- **WORK REQUIRED**:
Taking the line with "thumb tip: (829, 213)" as the first and the line with "index pip: (309, 546)" as the last, set down the lines below exactly, pictures excluded.

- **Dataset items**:
Content starts
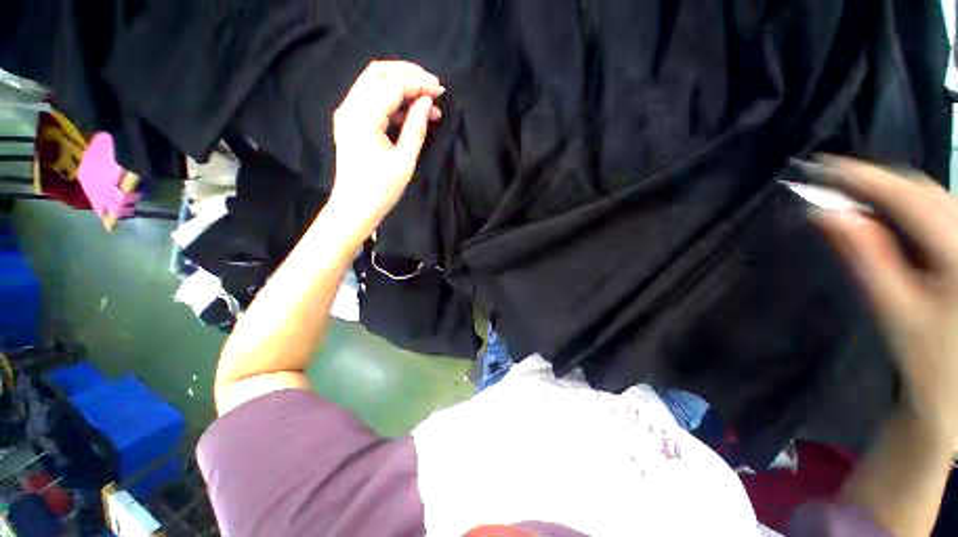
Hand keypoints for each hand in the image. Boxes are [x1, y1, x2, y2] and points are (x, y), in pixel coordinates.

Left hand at [328, 60, 443, 234]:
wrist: (355, 208)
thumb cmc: (381, 190)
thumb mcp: (404, 161)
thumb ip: (416, 128)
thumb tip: (427, 103)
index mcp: (363, 117)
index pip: (393, 86)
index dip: (419, 84)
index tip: (440, 91)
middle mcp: (350, 107)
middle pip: (378, 72)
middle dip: (408, 73)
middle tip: (432, 84)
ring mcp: (347, 113)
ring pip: (373, 82)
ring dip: (400, 85)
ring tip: (426, 101)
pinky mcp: (350, 121)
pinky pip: (371, 99)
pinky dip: (392, 99)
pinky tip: (410, 112)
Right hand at [815, 157, 957, 439]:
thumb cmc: (926, 356)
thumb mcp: (893, 307)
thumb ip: (865, 255)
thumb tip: (829, 213)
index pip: (909, 198)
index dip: (865, 178)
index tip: (823, 167)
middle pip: (926, 191)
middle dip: (879, 182)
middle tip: (833, 183)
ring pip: (938, 196)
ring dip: (896, 192)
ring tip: (858, 197)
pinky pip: (947, 211)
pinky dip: (915, 205)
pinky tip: (894, 216)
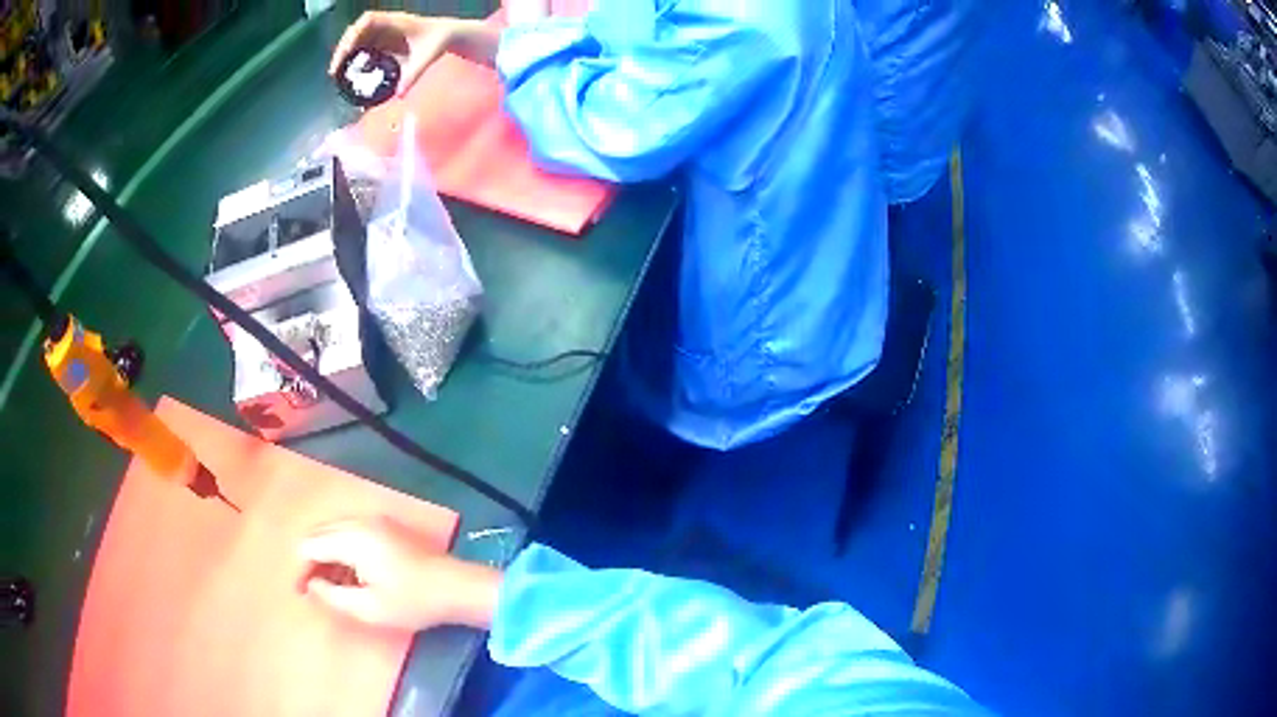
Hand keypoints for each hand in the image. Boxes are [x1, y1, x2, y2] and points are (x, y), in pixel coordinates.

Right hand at [299, 516, 500, 631]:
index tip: (300, 593)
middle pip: (320, 534)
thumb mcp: (368, 608)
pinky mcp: (387, 526)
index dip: (300, 570)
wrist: (457, 587)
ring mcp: (376, 520)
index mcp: (352, 538)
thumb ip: (332, 596)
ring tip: (333, 587)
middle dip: (311, 562)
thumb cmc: (412, 601)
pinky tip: (352, 576)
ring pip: (335, 533)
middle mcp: (360, 521)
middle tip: (314, 591)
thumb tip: (311, 586)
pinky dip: (344, 551)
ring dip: (328, 556)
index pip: (309, 546)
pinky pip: (352, 533)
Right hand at [328, 12, 498, 97]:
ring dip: (345, 54)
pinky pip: (363, 47)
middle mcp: (385, 24)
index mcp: (395, 21)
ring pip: (356, 39)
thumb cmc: (437, 42)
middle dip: (342, 48)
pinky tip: (349, 73)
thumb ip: (414, 74)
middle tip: (334, 71)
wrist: (447, 35)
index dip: (353, 34)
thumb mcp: (427, 57)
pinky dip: (354, 58)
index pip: (367, 20)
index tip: (345, 52)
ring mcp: (382, 32)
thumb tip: (400, 95)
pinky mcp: (382, 41)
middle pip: (356, 30)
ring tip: (337, 74)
Content ends
- **REPLY**:
thumb tip: (829, 213)
index pip: (909, 198)
index dip: (865, 178)
index tip: (823, 167)
middle pip: (926, 191)
middle dip: (879, 182)
middle tip: (833, 183)
ring pip: (938, 196)
ring dip: (896, 192)
ring tip: (858, 197)
pinky pip: (947, 211)
pinky dip: (915, 205)
pinky tip: (894, 216)
Hand keypoints for each hand in the image. Boxes are [x1, y1, x2, y2] and points are (x, y), in pixel coordinates.

Right hand at [299, 516, 500, 631]:
index tip: (300, 593)
middle pip: (320, 534)
thumb mcp: (368, 608)
pinky mcp: (387, 526)
index dip: (300, 570)
wrist: (457, 587)
ring mcp: (376, 520)
index mcp: (352, 538)
thumb ip: (332, 596)
ring tip: (333, 587)
middle dip: (311, 562)
thumb cmc: (412, 601)
pinky tip: (352, 576)
ring pip: (335, 533)
middle mcp: (360, 521)
middle tip: (314, 591)
thumb tip: (311, 586)
pinky dip: (344, 551)
ring dip: (328, 556)
index pip: (309, 546)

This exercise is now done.